Unusual NaN occurring in action output #279

hn2 commented 5 years ago

My action space is defined as:

self.action_space = gym.spaces.Box(
            -1, 1, shape=(len(self.src.asset_names) + 1,), dtype=np.float32)

When I run:

model = PPO1(MlpPolicy, env, verbose=0, tensorboard_log='tensorboard/')   

print(action) gives this: First it is ok then gives a warning and then all actions are nan.
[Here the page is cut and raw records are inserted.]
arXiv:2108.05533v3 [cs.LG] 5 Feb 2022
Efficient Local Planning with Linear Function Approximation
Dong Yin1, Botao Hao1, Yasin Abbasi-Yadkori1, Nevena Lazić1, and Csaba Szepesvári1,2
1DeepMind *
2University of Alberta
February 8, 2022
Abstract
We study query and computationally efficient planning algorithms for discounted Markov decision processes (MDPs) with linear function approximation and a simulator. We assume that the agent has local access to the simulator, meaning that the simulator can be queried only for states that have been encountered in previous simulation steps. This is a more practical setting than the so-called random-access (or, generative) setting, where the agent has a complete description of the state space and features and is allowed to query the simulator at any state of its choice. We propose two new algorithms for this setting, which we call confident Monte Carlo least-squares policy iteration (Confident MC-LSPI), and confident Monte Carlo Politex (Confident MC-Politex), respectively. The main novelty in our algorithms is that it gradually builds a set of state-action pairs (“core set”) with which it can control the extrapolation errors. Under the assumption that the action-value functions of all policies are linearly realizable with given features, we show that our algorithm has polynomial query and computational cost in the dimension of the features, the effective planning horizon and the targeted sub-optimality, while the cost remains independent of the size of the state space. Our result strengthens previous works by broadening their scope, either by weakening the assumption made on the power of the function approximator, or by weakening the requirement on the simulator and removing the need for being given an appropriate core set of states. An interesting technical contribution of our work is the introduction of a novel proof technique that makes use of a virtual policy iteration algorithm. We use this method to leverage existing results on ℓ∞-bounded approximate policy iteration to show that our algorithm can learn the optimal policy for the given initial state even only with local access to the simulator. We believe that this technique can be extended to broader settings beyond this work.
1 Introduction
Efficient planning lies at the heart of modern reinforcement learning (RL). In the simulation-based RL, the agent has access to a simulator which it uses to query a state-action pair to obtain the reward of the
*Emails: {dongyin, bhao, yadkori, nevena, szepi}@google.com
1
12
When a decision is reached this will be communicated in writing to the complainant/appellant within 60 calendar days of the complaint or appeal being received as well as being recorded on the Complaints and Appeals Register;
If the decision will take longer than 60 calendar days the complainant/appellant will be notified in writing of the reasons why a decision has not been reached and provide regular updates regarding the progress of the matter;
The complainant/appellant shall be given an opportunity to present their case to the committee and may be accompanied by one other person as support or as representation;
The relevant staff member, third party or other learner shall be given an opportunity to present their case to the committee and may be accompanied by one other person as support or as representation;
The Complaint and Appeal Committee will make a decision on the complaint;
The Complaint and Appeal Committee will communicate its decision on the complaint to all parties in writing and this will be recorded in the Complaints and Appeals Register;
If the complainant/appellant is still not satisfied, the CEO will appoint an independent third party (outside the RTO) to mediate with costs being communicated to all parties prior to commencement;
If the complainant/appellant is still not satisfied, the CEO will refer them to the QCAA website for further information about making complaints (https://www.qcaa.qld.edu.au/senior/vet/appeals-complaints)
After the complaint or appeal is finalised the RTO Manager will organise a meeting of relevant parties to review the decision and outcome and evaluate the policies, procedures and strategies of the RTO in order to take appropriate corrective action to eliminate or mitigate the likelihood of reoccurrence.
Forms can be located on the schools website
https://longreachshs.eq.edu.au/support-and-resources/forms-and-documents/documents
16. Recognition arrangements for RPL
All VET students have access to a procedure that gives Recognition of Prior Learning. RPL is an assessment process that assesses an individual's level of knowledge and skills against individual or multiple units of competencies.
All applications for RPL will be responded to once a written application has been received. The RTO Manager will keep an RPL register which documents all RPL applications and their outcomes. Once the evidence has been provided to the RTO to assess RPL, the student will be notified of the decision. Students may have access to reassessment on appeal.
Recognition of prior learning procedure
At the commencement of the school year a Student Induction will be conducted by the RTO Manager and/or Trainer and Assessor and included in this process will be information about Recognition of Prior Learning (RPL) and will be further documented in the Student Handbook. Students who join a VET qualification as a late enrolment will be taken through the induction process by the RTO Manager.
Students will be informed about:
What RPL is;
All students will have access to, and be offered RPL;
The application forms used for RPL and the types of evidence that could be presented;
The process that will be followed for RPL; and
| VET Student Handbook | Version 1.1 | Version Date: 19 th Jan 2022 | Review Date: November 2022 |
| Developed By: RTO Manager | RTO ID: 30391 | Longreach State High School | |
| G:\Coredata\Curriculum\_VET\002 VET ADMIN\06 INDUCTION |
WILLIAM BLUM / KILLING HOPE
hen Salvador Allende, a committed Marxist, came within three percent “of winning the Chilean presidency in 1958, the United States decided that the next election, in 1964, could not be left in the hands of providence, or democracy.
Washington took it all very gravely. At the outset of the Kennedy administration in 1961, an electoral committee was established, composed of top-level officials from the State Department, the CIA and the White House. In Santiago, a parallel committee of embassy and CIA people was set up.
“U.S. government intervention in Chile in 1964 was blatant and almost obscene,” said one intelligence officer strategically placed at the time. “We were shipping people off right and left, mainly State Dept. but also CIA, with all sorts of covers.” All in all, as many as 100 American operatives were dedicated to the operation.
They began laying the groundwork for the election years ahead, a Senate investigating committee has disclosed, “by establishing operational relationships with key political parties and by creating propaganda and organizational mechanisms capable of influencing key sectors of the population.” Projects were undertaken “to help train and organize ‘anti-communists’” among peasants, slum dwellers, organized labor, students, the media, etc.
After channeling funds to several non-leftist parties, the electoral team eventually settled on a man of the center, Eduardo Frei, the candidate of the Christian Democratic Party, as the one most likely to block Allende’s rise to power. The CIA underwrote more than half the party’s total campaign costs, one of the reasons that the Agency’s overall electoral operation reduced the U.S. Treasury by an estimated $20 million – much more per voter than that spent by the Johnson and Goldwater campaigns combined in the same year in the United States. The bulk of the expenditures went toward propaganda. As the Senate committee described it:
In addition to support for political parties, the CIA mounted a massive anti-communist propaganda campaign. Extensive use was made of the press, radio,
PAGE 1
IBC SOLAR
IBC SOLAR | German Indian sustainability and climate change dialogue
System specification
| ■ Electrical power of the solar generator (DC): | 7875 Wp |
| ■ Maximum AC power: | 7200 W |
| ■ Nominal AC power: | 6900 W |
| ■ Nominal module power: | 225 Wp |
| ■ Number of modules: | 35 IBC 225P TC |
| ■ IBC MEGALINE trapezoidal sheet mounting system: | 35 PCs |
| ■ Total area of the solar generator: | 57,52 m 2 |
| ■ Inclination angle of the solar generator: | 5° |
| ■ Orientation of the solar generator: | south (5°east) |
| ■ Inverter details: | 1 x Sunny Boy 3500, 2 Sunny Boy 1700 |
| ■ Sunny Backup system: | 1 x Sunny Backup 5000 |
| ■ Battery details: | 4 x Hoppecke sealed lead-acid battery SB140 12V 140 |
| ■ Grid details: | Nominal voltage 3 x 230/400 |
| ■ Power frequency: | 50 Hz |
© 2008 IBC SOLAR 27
[ 1.          0.8173821  -0.30915284 -0.4841192   1.         -0.8486665
  0.999535   -1.        ]
[ 1.          0.17815794 -1.          0.00990602 -0.15018277  1.
  0.786909    0.40793106]
[ 1.         -1.         -0.22874616  0.8188446   0.0233863  -0.06452941
  0.255739    1.        ]
[ 1.         -0.14166626  1.          0.16046658  0.9575441  -0.67399544
 -1.          1.        ]
[ 0.41213733 -0.04675869  0.7445776   1.          0.46755818 -0.35608172
 -1.          0.5503573 ]
...\stable-baselines\stable_baselines\common\console_util.py:39: RuntimeWarning: invalid value encountered in less
  if (value < 1e-4 or value > 1e+4) and value > 0:
...\stable-baselines\stable_baselines\common\console_util.py:39: RuntimeWarning: invalid value encountered in greater
  if (value < 1e-4 or value > 1e+4) and value > 0:
[-1.         -0.49604103 -0.54152864  0.07228398  0.6079284  -0.00336414
  1.          1.        ]
[nan nan nan nan nan nan nan nan]
[nan nan nan nan nan nan nan nan]
[nan nan nan nan nan nan nan nan]
[nan nan nan nan nan nan nan nan]
[nan nan nan nan nan nan nan nan]
[nan nan nan nan nan nan nan nan]
[nan nan nan nan nan nan nan nan]
hill-a commented 5 years ago

Please add minimal code for replication.

# Code example 
Please try to provide a minimal example to reproduce the bug. Error messages and stack traces are also helpful.
hn2 commented 5 years ago

I was unable too replicate this behavior with minimal example:

import numpy as np
from stable_baselines.common.policies import MlpPolicy
from stable_baselines.common.vec_env import DummyVecEnv
from stable_baselines import PPO1
from env_minimal import EnvMinimal

env = EnvMinimal()
env = DummyVecEnv([lambda: env])   

model = PPO1(MlpPolicy, env, verbose=0)

#   model_name = str(settings['model_name']) + '_' + str(settings['total_timesteps']) + '_' + str(settings['steps']) + '_' + str(settings['window_length'])   

import gym
from gym import spaces
from gym.utils import seeding
import numpy as np

class EnvMinimal(gym.Env):

    def __init__(self):
        self.action_space = gym.spaces.Box(low=-1, high=1, shape=(10,), dtype=np.float32)
        self.observation_space = gym.spaces.Box(low=-np.inf, high=np.inf, shape=(11, 7, 50), dtype=np.float32)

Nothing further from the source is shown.